Ingat perjalanan menyusuri Jakarta, jika tidak berhenti menarik gas motor selama 5 jam mungkin sudah bisa dipastikan separoh jalan ibu kota dilewati. Dengan catatan tidak adanya macet, meskipun ada mungkin hanya mengurangi berapa kelurahan yang tidak terlewati, karena dipastikan pengendara motor bisa zig zag sesuai aturan filing.


5 jam duduk dipastikan tidak semua bisa bertahan tanpa gerakan apalagi hanya terpaku sendiri bisa dipastikan akan jenuh dan membosankan. Beda lagi jika dibarengi dengan kopi dan rokok bagi yang tidak ngopi bisa pake susu/teh/apalah sesui hobi masing-masing. Akan tetapi jika tidak ada teman ngobrol yang pas diajak ngobrol akan terasa gersang meski sudah diguyur kopi lebih dari 5 gelas.
Disinilah tantangannya mana yng lebih bermanfaat duduk 5 jam atau mengelilingi kota selama 5 jam. Mari kita kupas sambil menum kopi dan sejenisnya. Kita mulai dari keliling kota.
Keliling kota dengan menunggangi motor, sepanjang jalan kita akan banyak belajar tentang kesabaran dan konsentrasi. Bila kota tersbut ada dijakarta sudah dipastikan kesabaran yang perlu diutamakan karena sudah dipastikan macet akan menemani lebih-lebih ditengah jam kerja. Suasananya sangat tidak karuan, zig zag sambil senggol satu sama lain tidak bisa dihindari. Meski demikian kita bisa belajar banyak hal karena disekitar perjalanan akan banyak pemandangan mulai dari social hingga budaya kehidupan orang-orang jalanan.

Kita melihat penjual Koran diperempatan jalan dan lampu merah lainnya, mereka berjuang melawan panas sambil membawa Koran untuk dijajakan kepengendara mobil dan motor jika musim hujan meraka akan menembus hujan deng pembungkus Koran hingga gigi menggil. Mereka sangat sabar menawarkan, meski dengan kode melambaikan tangan bertanda tidak mau membeli tawaran mereka. Penjual air minumpun juga sama, sambil kucuran keringat didahinya meraka menjajakan dengan menahan berat beban air yang dibawa dengan harapan agar ada yang membeli.
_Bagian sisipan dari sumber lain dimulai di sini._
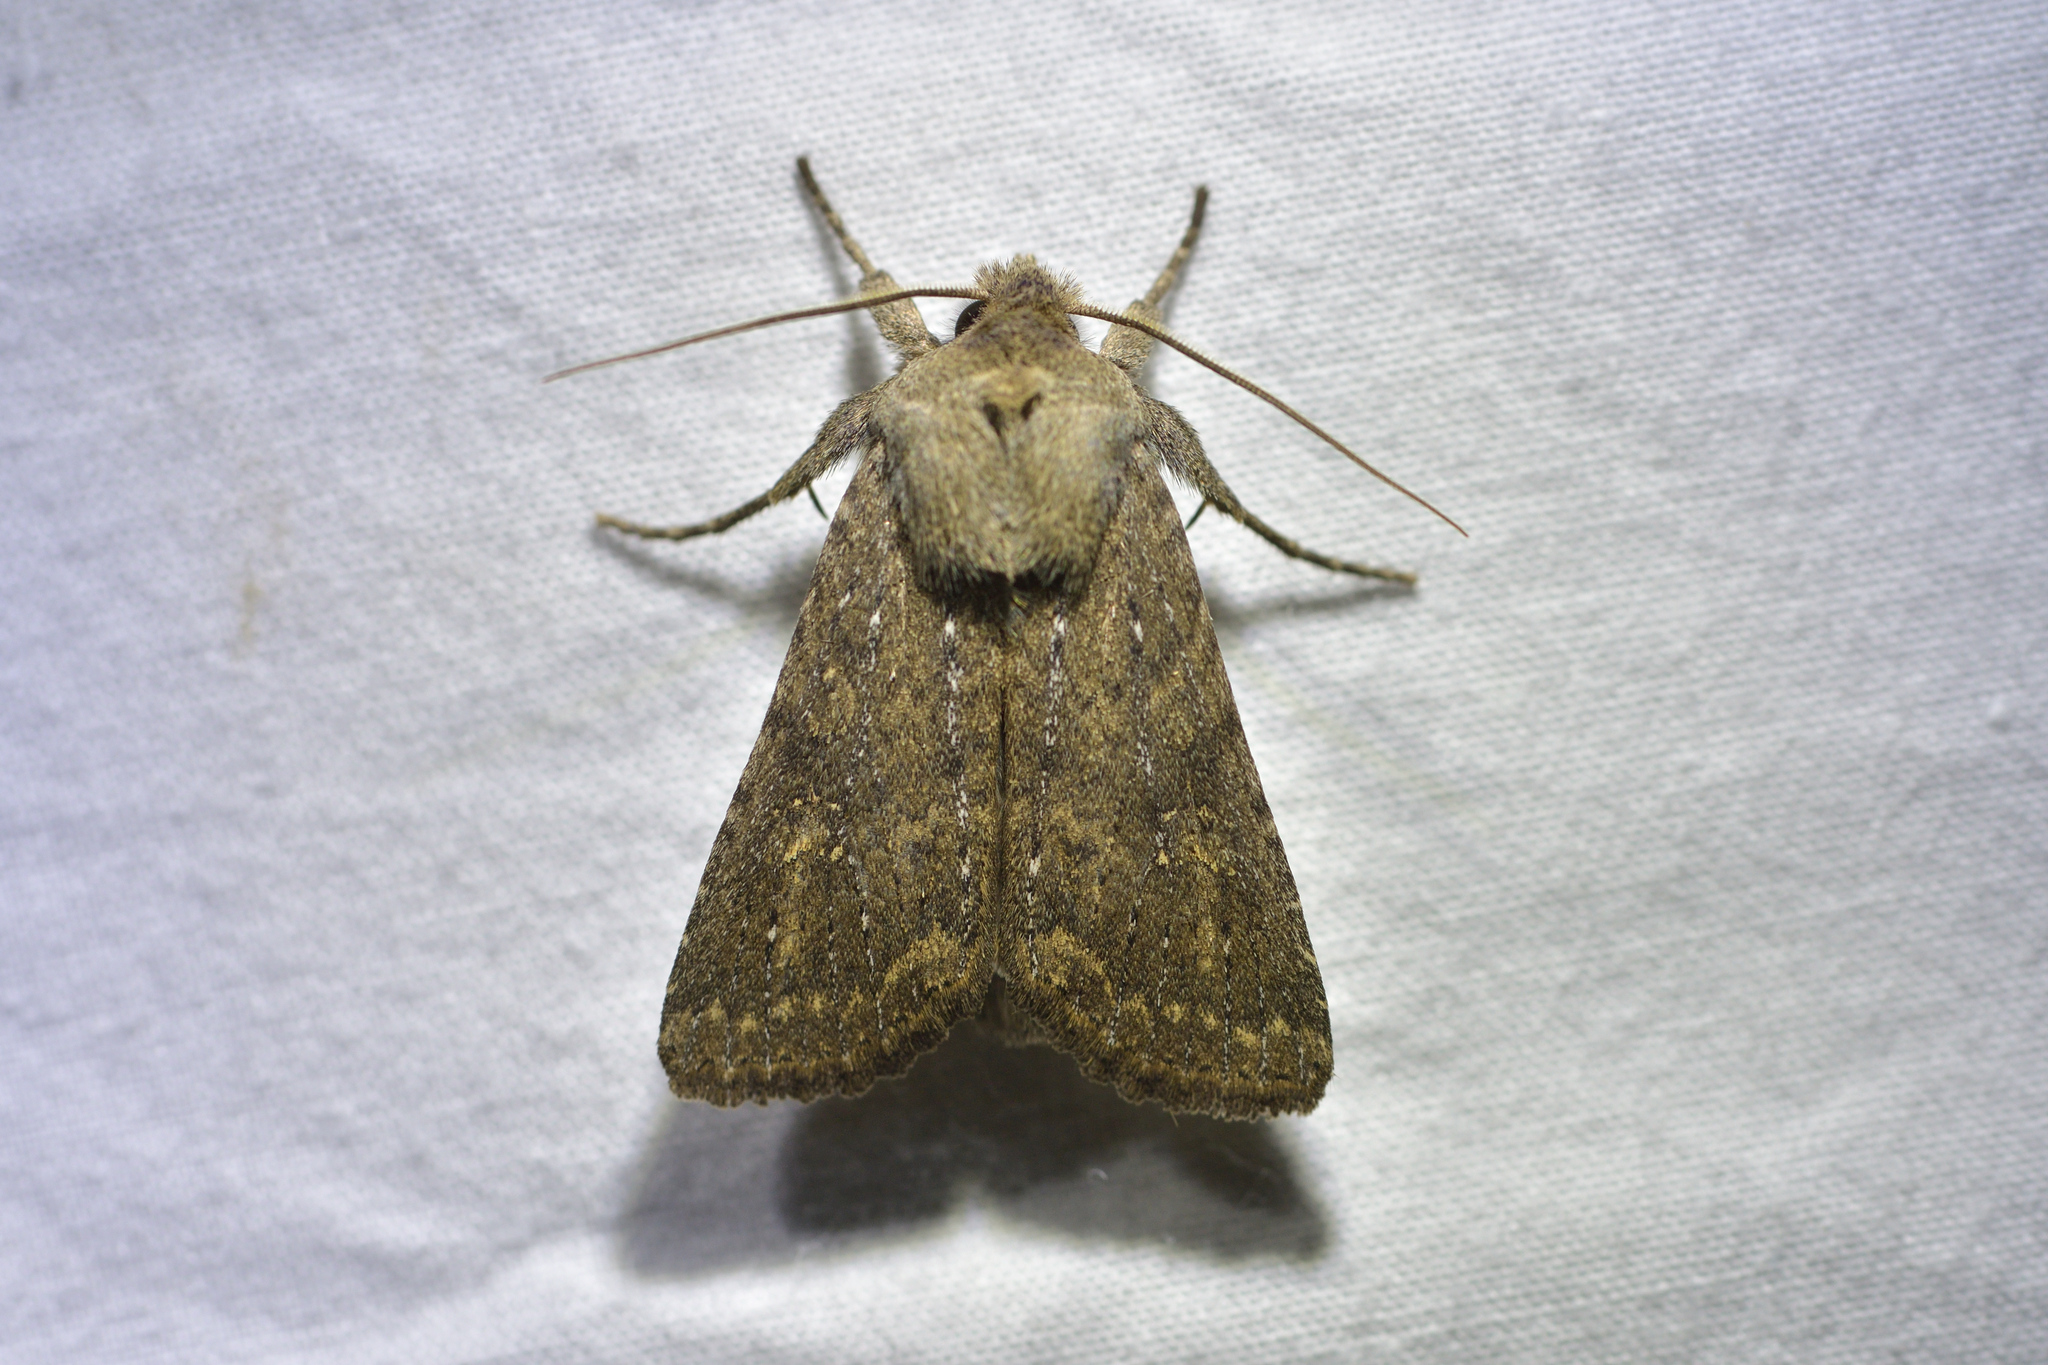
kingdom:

Pengamenpun juga sama, dengan berteriak-teriak menyasikan lagu sambil menadahkan tangan dan ada juga dengan memakai plastik dengan harapan dapat belas kasih dari penunggang motor dan mobil tersebut. Ada juga pengemis, mulai dari model compang-camping,  orang jompo, anak-anak, orang buta, orang bunting hingga orang-orang yang pura-pura buntung. Kalau ada dipertigaan atau perampatan tanpa lampu merah akan ditemukan pak Oga.

Dari pemandangan diatas kita bisa merasakan dan kadang kita tidak acuh.
5 jam ngopi dan merekok tidak mendapatkan dan tidak ada hasil yang memuaskan selama itu, seakan hidup tidur ditengah malam menunggu siang dan menunggu malam tiba. Diskusi sepanjang hari, berfikir siang malam, tanpa adanya langkah pasti tinggal kenangan dalam angan. Duduk lama-lama tidak pernah mendapatkan hasil akan tertinggal oleh kereta malam. Waktu terus bergulir kesadaran terus tumbuh, hidup menunggu mati tidak disadari menunggu kapan tiba. Kepuasan dan kebahagian terkadang tidak bisa dirasakan.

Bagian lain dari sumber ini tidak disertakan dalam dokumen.